• **PROBLEM REQUIREMENTS**
Your answer must be an exact transcription of every entry.

PROVIDED ENTRIES START

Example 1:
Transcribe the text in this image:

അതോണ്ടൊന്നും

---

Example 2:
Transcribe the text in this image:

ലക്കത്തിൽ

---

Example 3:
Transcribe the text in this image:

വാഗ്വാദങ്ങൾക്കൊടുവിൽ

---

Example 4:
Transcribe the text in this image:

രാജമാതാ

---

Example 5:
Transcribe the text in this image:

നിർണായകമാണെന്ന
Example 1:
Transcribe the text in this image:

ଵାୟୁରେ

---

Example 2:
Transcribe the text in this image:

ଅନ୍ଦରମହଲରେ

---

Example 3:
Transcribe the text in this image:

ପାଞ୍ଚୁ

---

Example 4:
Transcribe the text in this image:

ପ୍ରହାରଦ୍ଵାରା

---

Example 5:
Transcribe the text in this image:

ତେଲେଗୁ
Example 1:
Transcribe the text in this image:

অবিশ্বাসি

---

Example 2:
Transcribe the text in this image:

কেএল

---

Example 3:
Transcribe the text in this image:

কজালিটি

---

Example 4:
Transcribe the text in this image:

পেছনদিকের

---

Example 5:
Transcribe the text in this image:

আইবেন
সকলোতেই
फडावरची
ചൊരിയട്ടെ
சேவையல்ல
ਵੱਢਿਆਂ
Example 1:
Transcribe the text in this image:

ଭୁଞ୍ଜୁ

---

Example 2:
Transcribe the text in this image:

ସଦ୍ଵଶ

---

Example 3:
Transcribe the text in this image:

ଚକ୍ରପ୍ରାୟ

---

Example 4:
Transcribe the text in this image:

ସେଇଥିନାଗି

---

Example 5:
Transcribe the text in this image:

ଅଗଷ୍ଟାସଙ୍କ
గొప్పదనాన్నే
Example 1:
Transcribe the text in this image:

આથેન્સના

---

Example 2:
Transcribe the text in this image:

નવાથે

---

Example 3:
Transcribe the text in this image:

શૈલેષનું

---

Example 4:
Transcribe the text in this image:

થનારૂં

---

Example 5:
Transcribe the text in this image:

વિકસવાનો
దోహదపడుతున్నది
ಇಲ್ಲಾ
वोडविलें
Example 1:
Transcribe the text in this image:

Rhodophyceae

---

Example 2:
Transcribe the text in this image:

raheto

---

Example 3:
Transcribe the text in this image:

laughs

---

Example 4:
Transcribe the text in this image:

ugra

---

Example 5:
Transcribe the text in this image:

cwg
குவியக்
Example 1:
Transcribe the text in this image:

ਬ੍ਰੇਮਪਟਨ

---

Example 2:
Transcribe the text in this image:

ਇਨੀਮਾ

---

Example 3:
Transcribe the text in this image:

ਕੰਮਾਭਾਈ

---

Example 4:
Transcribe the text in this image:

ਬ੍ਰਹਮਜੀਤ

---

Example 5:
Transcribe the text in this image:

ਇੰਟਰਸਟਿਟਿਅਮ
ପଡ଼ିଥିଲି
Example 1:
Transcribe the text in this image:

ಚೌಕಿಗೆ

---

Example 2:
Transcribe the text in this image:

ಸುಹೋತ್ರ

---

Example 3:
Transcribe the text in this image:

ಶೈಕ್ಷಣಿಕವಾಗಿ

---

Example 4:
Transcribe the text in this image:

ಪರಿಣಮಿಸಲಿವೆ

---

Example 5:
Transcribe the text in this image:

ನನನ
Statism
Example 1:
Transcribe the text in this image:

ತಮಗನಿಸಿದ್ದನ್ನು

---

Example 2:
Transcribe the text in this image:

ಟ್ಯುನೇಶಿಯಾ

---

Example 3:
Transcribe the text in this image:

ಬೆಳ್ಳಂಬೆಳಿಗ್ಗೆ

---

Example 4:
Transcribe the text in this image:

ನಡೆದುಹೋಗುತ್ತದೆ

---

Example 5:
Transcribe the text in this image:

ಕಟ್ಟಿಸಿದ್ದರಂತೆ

PROVIDED ENTRIES END

• **SOLUTION TO THIS TASK**
Example 1:
Transcribe the text in this image:

അതോണ്ടൊന്നും

---

Example 2:
Transcribe the text in this image:

ലക്കത്തിൽ

---

Example 3:
Transcribe the text in this image:

വാഗ്വാദങ്ങൾക്കൊടുവിൽ

---

Example 4:
Transcribe the text in this image:

രാജമാതാ

---

Example 5:
Transcribe the text in this image:

നിർണായകമാണെന്ന
Example 1:
Transcribe the text in this image:

ଵାୟୁରେ

---

Example 2:
Transcribe the text in this image:

ଅନ୍ଦରମହଲରେ

---

Example 3:
Transcribe the text in this image:

ପାଞ୍ଚୁ

---

Example 4:
Transcribe the text in this image:

ପ୍ରହାରଦ୍ଵାରା

---

Example 5:
Transcribe the text in this image:

ତେଲେଗୁ
Example 1:
Transcribe the text in this image:

অবিশ্বাসি

---

Example 2:
Transcribe the text in this image:

কেএল

---

Example 3:
Transcribe the text in this image:

কজালিটি

---

Example 4:
Transcribe the text in this image:

পেছনদিকের

---

Example 5:
Transcribe the text in this image:

আইবেন
সকলোতেই
फडावरची
ചൊരിയട്ടെ
சேவையல்ல
ਵੱਢਿਆਂ
Example 1:
Transcribe the text in this image:

ଭୁଞ୍ଜୁ

---

Example 2:
Transcribe the text in this image:

ସଦ୍ଵଶ

---

Example 3:
Transcribe the text in this image:

ଚକ୍ରପ୍ରାୟ

---

Example 4:
Transcribe the text in this image:

ସେଇଥିନାଗି

---

Example 5:
Transcribe the text in this image:

ଅଗଷ୍ଟାସଙ୍କ
గొప్పదనాన్నే
Example 1:
Transcribe the text in this image:

આથેન્સના

---

Example 2:
Transcribe the text in this image:

નવાથે

---

Example 3:
Transcribe the text in this image:

શૈલેષનું

---

Example 4:
Transcribe the text in this image:

થનારૂં

---

Example 5:
Transcribe the text in this image:

વિકસવાનો
దోహదపడుతున్నది
ಇಲ್ಲಾ
वोडविलें
Example 1:
Transcribe the text in this image:

Rhodophyceae

---

Example 2:
Transcribe the text in this image:

raheto

---

Example 3:
Transcribe the text in this image:

laughs

---

Example 4:
Transcribe the text in this image:

ugra

---

Example 5:
Transcribe the text in this image:

cwg
குவியக்
Example 1:
Transcribe the text in this image:

ਬ੍ਰੇਮਪਟਨ

---

Example 2:
Transcribe the text in this image:

ਇਨੀਮਾ

---

Example 3:
Transcribe the text in this image:

ਕੰਮਾਭਾਈ

---

Example 4:
Transcribe the text in this image:

ਬ੍ਰਹਮਜੀਤ

---

Example 5:
Transcribe the text in this image:

ਇੰਟਰਸਟਿਟਿਅਮ
ପଡ଼ିଥିଲି
Example 1:
Transcribe the text in this image:

ಚೌಕಿಗೆ

---

Example 2:
Transcribe the text in this image:

ಸುಹೋತ್ರ

---

Example 3:
Transcribe the text in this image:

ಶೈಕ್ಷಣಿಕವಾಗಿ

---

Example 4:
Transcribe the text in this image:

ಪರಿಣಮಿಸಲಿವೆ

---

Example 5:
Transcribe the text in this image:

ನನನ
Statism
Example 1:
Transcribe the text in this image:

ತಮಗನಿಸಿದ್ದನ್ನು

---

Example 2:
Transcribe the text in this image:

ಟ್ಯುನೇಶಿಯಾ

---

Example 3:
Transcribe the text in this image:

ಬೆಳ್ಳಂಬೆಳಿಗ್ಗೆ

---

Example 4:
Transcribe the text in this image:

ನಡೆದುಹೋಗುತ್ತದೆ

---

Example 5:
Transcribe the text in this image:

ಕಟ್ಟಿಸಿದ್ದರಂತೆ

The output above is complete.